On June 18, 2026, DEA announced that it had selected seven participants for the hearing, all of whom appear to be opposed to rescheduling. According to publicly released DEA correspondence, at least some pro-rescheduling parties were rejected on the ground that they had not shown they were “adversely affected or aggrieved by any rule or proposed rule issuable” and therefore did not qualify as an “interested person” eligible to participate in the hearing under DEA regulations. On June 19, 2026, NORML—one such party whose request to participate in the hearing was rejected—sent a letter to the DEA Administrator seeking reconsideration or, alternatively, referral to the presiding officer and certification for interlocutory appeal.
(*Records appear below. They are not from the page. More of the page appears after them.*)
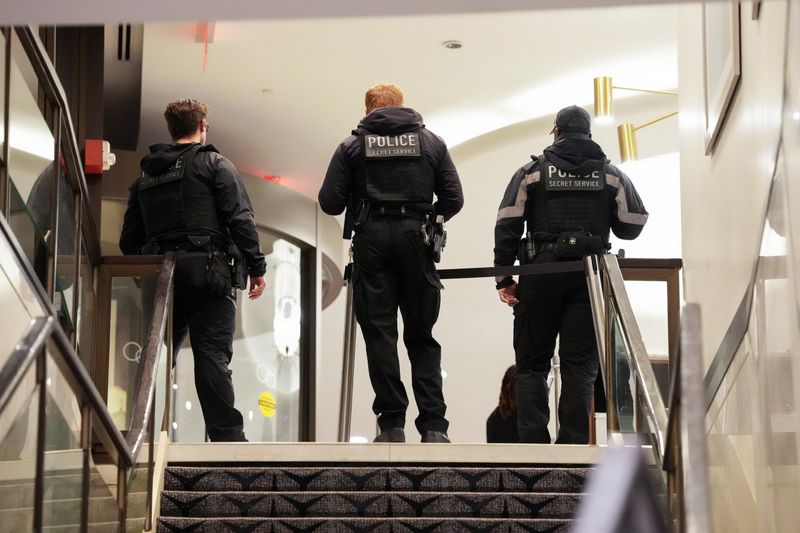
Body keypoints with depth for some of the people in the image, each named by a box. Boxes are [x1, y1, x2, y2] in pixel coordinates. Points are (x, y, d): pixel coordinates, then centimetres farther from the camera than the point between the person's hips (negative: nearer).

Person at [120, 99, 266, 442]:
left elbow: (129, 240, 17)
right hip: (206, 271, -5)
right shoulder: (214, 164, 1)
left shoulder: (145, 177, 18)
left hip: (160, 275, 5)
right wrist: (256, 267, -7)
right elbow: (240, 219, -9)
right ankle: (227, 436, -9)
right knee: (212, 355, -7)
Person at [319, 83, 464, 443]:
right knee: (422, 338, 7)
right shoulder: (430, 142, 11)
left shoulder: (353, 145, 7)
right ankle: (433, 426, 0)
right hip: (415, 241, 1)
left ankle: (391, 424, -1)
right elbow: (453, 198, 6)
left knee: (380, 334, 2)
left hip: (371, 241, -1)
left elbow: (329, 202, 2)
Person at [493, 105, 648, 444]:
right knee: (580, 365, 2)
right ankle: (573, 444, -4)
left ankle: (533, 442, -3)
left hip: (540, 273, -1)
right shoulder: (611, 174, 10)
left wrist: (504, 279, 0)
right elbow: (633, 225, 6)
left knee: (531, 362, 5)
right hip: (589, 276, 1)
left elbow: (507, 225, -1)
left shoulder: (532, 171, 7)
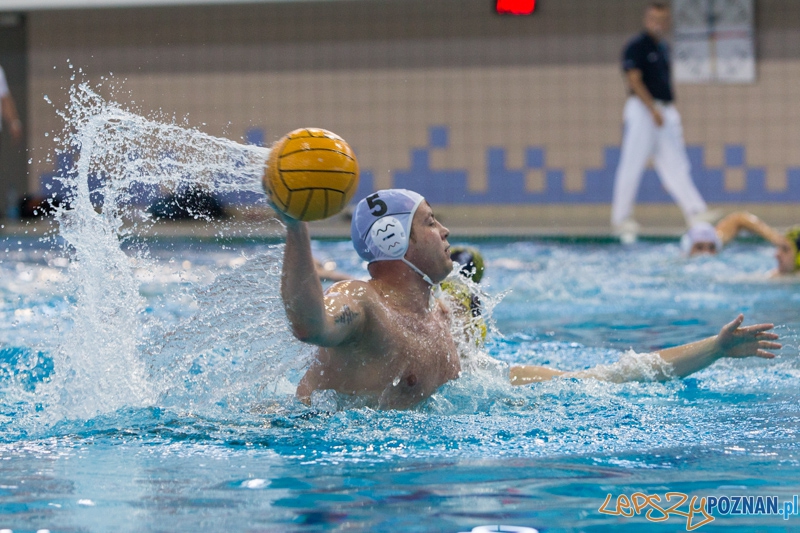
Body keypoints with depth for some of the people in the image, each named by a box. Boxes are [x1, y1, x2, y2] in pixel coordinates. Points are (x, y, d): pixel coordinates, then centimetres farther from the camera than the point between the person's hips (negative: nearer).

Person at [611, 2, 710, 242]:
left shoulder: (662, 48, 18)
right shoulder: (636, 46, -6)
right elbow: (635, 81, -14)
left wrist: (673, 116, 18)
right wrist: (653, 110, -21)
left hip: (664, 112, 8)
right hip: (642, 110, -7)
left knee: (675, 166, 3)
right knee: (632, 165, -5)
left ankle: (696, 213, -2)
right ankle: (621, 218, 0)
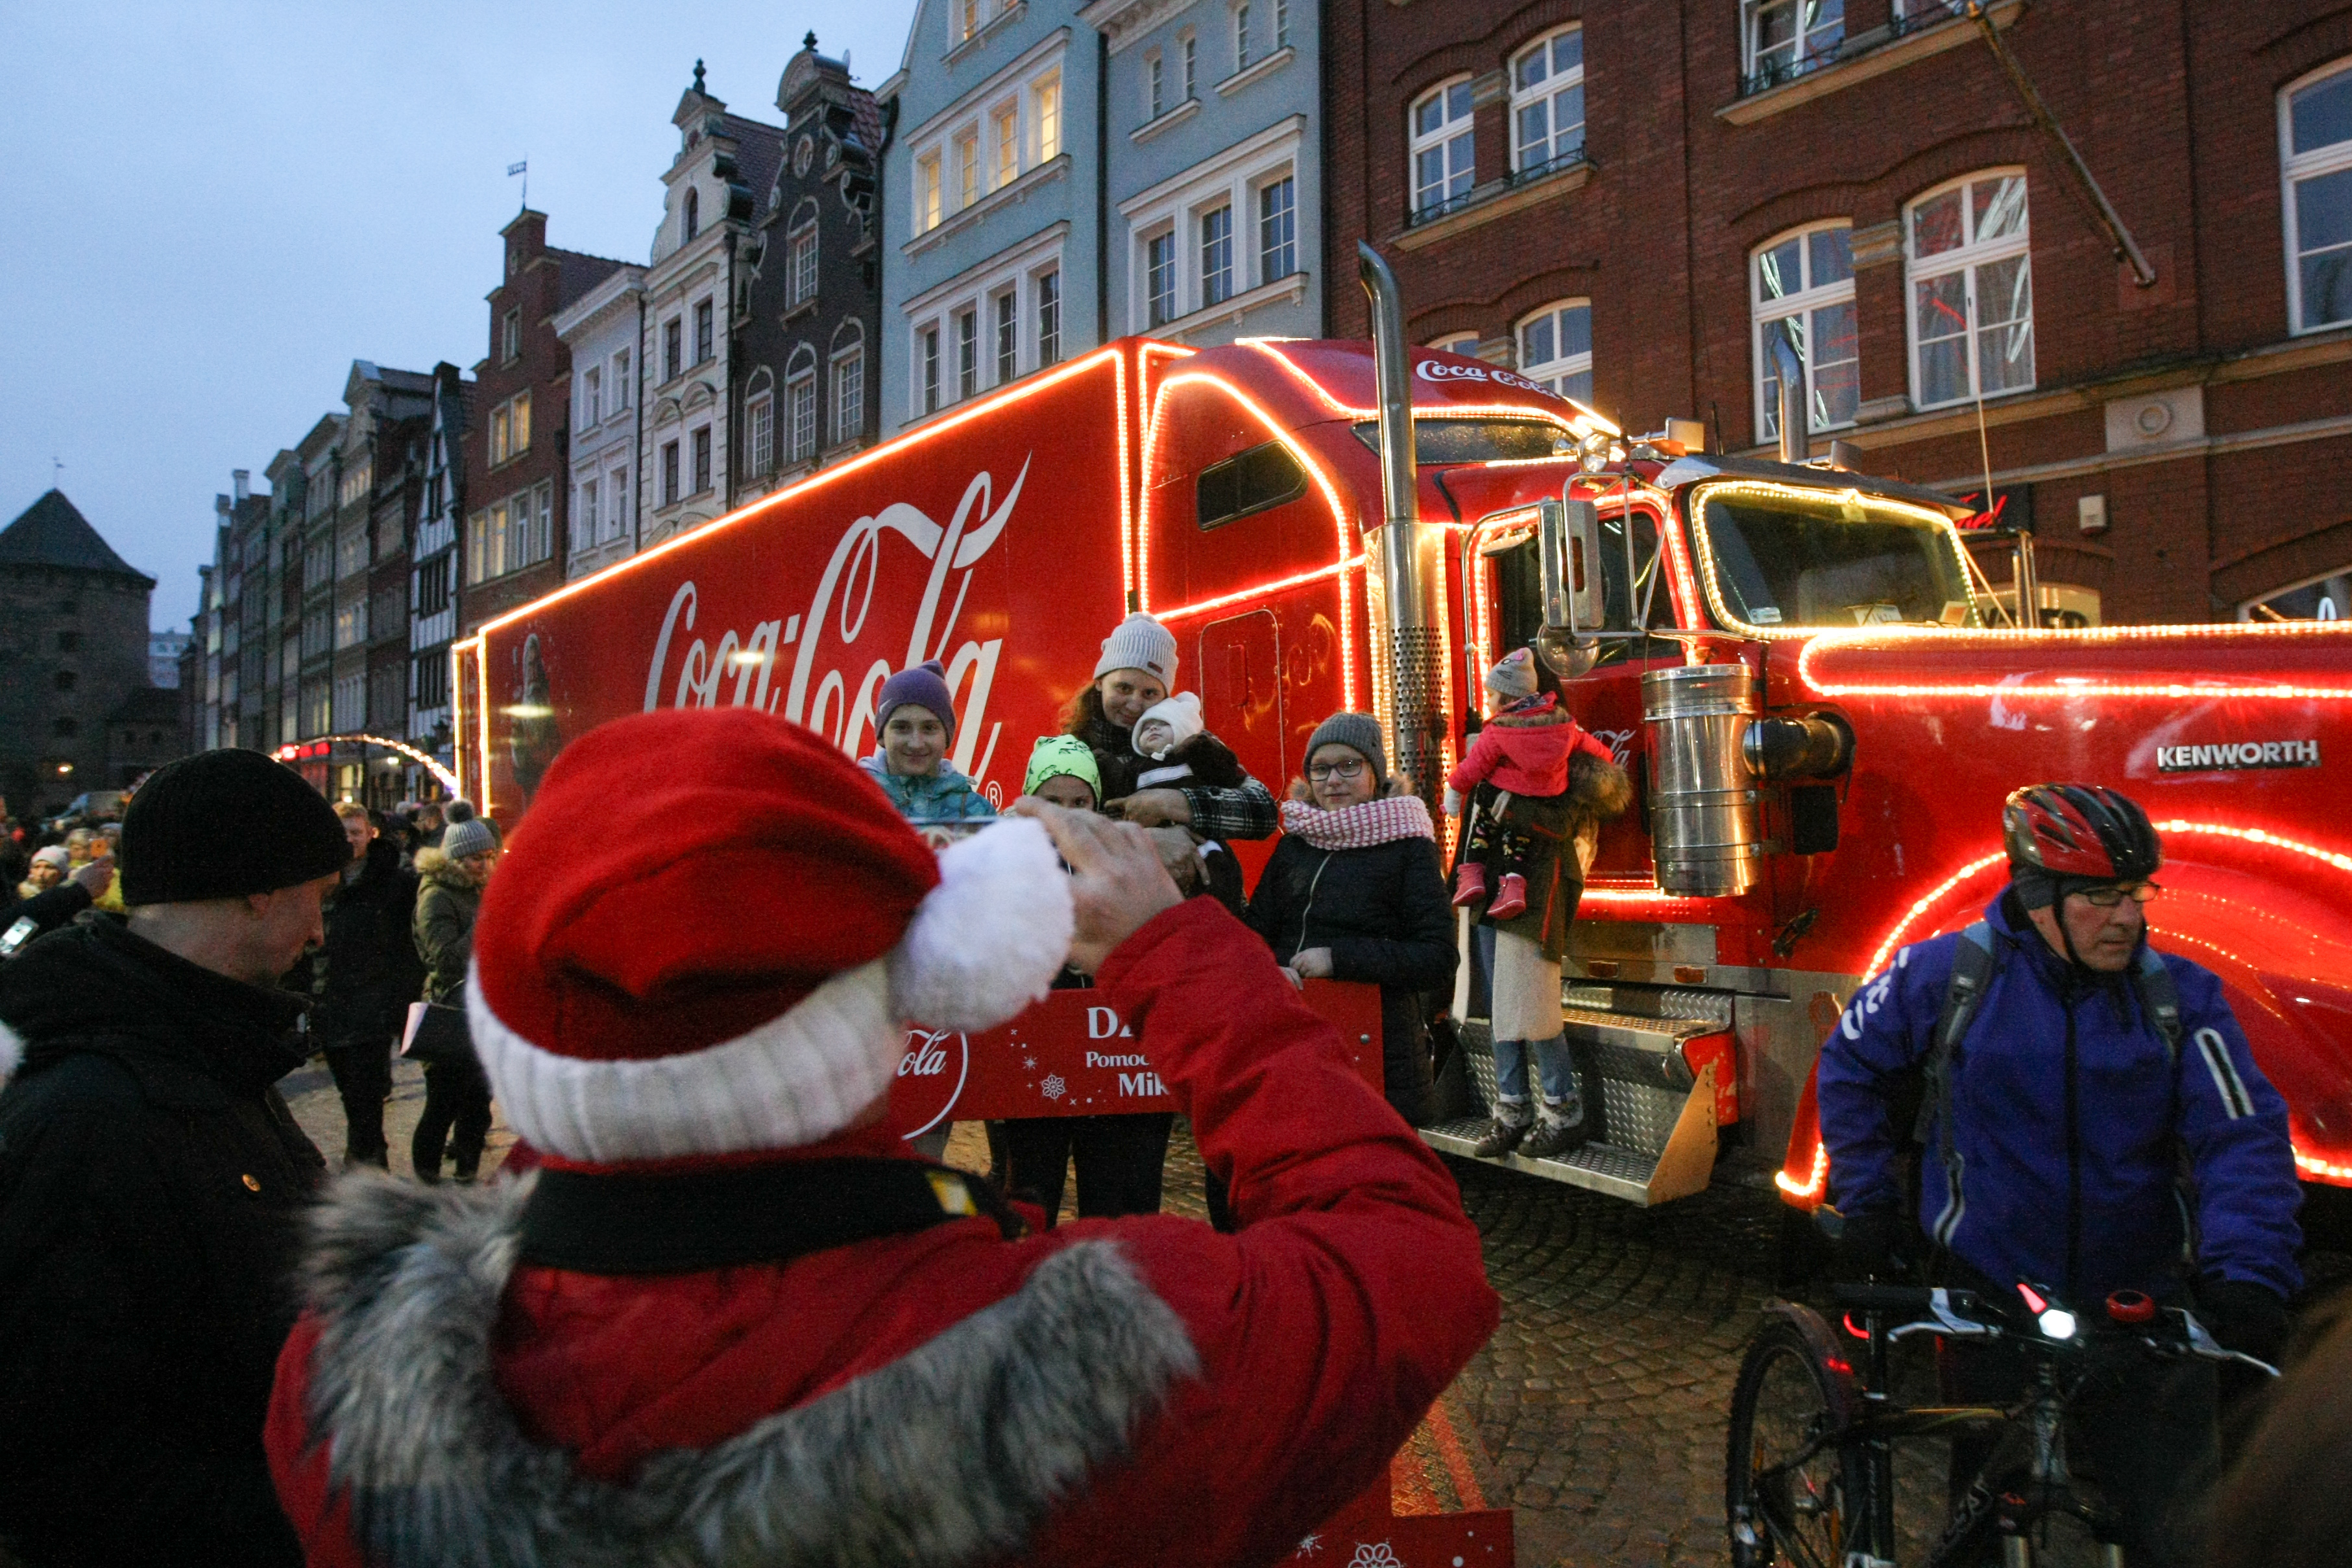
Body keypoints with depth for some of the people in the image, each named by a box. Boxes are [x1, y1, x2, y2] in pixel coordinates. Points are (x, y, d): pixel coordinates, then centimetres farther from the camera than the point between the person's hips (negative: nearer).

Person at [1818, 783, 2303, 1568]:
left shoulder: (2180, 995, -4)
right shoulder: (1945, 973, -7)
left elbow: (2243, 1134, -11)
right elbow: (1852, 1068, 6)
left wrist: (2247, 1272, -25)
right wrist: (1865, 1200, 2)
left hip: (2139, 1302, 1)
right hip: (1989, 1292, -1)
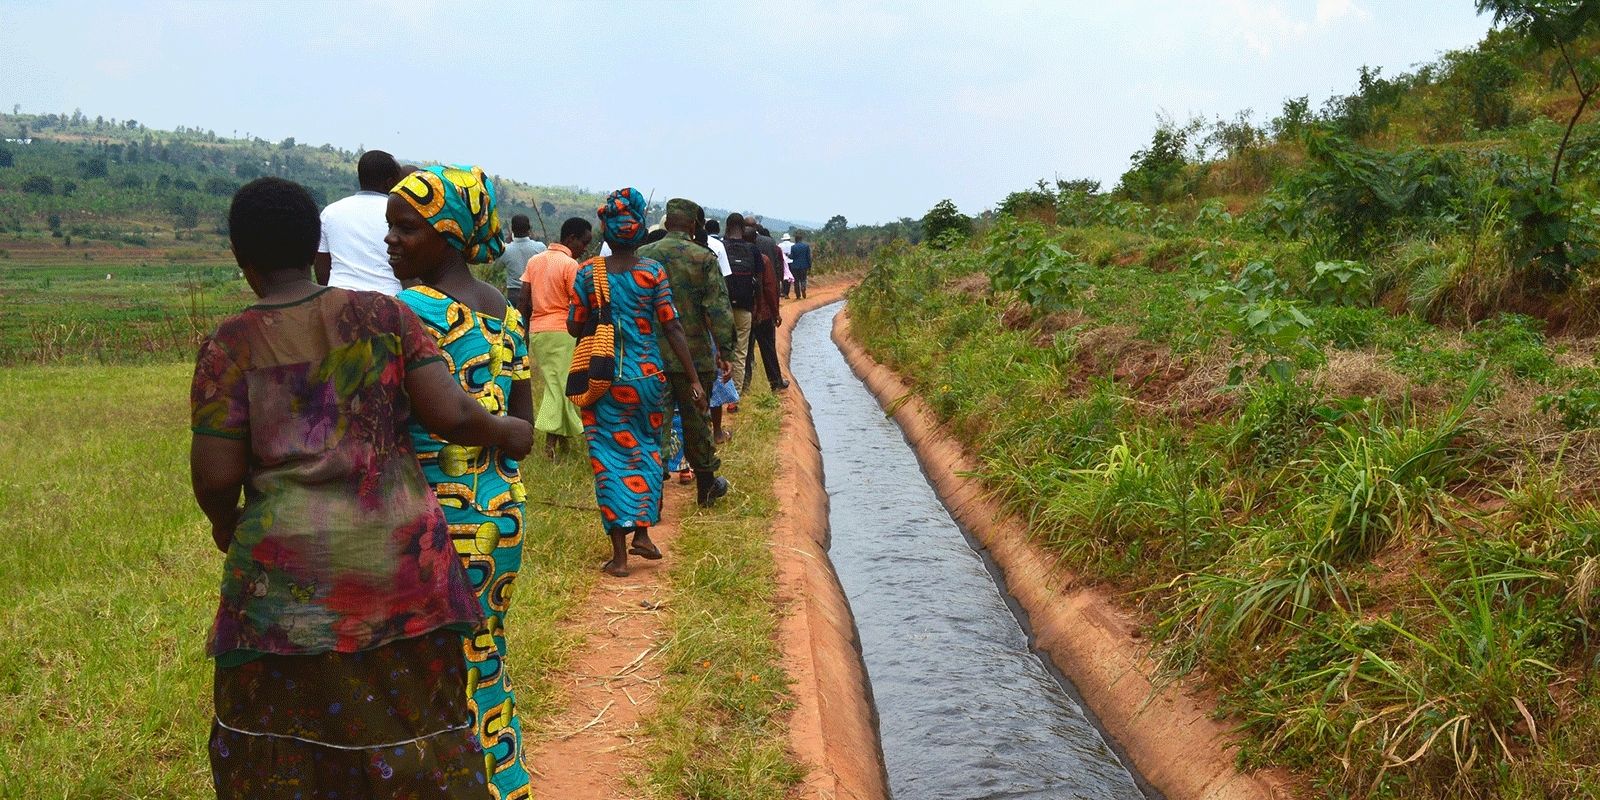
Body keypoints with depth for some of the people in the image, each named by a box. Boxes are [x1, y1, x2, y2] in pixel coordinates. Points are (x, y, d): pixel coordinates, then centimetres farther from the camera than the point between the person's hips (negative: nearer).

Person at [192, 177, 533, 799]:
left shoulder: (229, 346, -4)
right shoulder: (383, 316, -1)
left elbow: (215, 476, -6)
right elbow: (450, 414, -8)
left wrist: (224, 522, 14)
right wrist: (506, 432, 11)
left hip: (289, 569, -1)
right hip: (398, 555, 2)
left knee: (283, 742, 15)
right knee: (406, 722, 14)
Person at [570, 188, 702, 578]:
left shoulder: (588, 273, -6)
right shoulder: (653, 272, -5)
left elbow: (574, 327, 0)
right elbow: (672, 327, -7)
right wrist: (694, 378, -4)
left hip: (604, 380, -1)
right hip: (647, 375, 1)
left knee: (610, 458, 5)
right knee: (647, 450, 20)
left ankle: (619, 553, 5)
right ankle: (643, 532, 21)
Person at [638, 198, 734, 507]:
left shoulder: (642, 256, 2)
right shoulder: (704, 258, -8)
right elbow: (718, 309, -13)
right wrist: (723, 350, -9)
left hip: (650, 357, 2)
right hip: (694, 355, -2)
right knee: (696, 421, 11)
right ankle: (706, 487, 25)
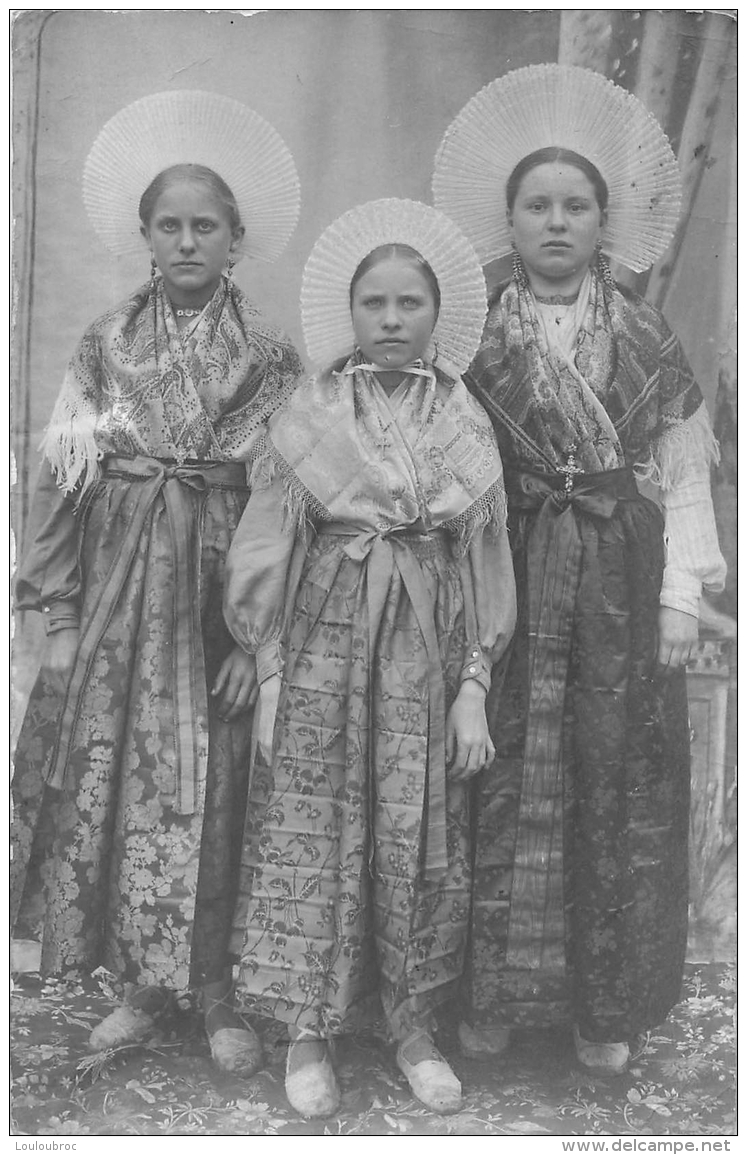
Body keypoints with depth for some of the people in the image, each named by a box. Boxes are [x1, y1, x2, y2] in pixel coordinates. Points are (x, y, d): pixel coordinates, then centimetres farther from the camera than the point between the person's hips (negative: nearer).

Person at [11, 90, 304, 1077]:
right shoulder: (106, 344, 5)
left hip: (219, 589, -2)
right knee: (110, 781, 5)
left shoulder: (272, 358, 0)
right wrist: (58, 614, -1)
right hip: (116, 590, 2)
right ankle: (142, 982, 21)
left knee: (213, 795, 3)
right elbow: (62, 475, 4)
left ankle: (216, 991, 18)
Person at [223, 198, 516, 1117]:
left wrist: (474, 689, 0)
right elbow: (267, 554, 1)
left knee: (423, 841, 6)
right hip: (325, 643, -1)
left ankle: (412, 1025, 25)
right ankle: (307, 1032, 19)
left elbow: (485, 564, 5)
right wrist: (268, 677, -4)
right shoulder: (306, 418, 1)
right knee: (308, 834, 2)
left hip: (430, 653, 1)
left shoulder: (467, 423, 5)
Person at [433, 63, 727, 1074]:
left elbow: (684, 474, 5)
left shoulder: (648, 337, 5)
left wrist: (682, 592, -3)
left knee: (620, 788, 6)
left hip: (623, 583, 1)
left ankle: (607, 1008, 20)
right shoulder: (478, 338, 3)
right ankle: (497, 992, 17)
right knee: (509, 785, 1)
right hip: (513, 583, -1)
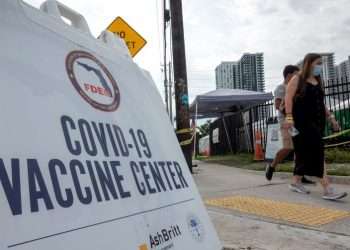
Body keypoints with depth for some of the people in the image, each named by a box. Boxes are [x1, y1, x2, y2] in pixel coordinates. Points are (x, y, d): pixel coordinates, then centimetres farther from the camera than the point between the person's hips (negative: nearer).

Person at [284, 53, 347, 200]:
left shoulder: (318, 81, 18)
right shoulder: (297, 79, -3)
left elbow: (321, 103, 23)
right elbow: (289, 98, -12)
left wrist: (330, 117, 17)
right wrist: (289, 117, -23)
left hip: (317, 121, 8)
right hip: (302, 121, -8)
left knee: (305, 152, 11)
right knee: (316, 152, -13)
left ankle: (296, 182, 23)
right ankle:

NORML argued that it qualifies as an “interested person” because it is in fact “adversely affected or aggrieved by” the proposed rescheduling: although NORML supports removing marijuana from schedule I, it contends that marijuana should be completely descheduled and regulated under a marijuana-specific federal framework. On June 24, 2026, the DEA administrative law judge presiding over the hearing announced that he would not entertain motions to “disturb” DEA’s participant selection choices for the hearing.

Conclusion

The pending legal challenges in the D.C. Circuit to the April 2026 Final Order and ongoing DEA hearing addressing broader rescheduling efforts leave significant uncertainty around the path forward for marijuana rescheduling, and Ropes & Gray will continue to closely monitor developments in this area. If you are interested in discussing marijuana rescheduling, please reach out to one of the authors or your usual Ropes & Gray advisor.

  1. SAM, Inc. v. DOJ, No. 26-1106 (D.C. Cir. filed May 4, 2026).
  2. Nebraska v. DOJ, No. 26-1130 (D.C. Cir. filed May 22, 2026).
  3. New Directions Addiction Recovery Servs. v. Trump, No. 26-1136 (D.C. Cir. filed May 28, 2026).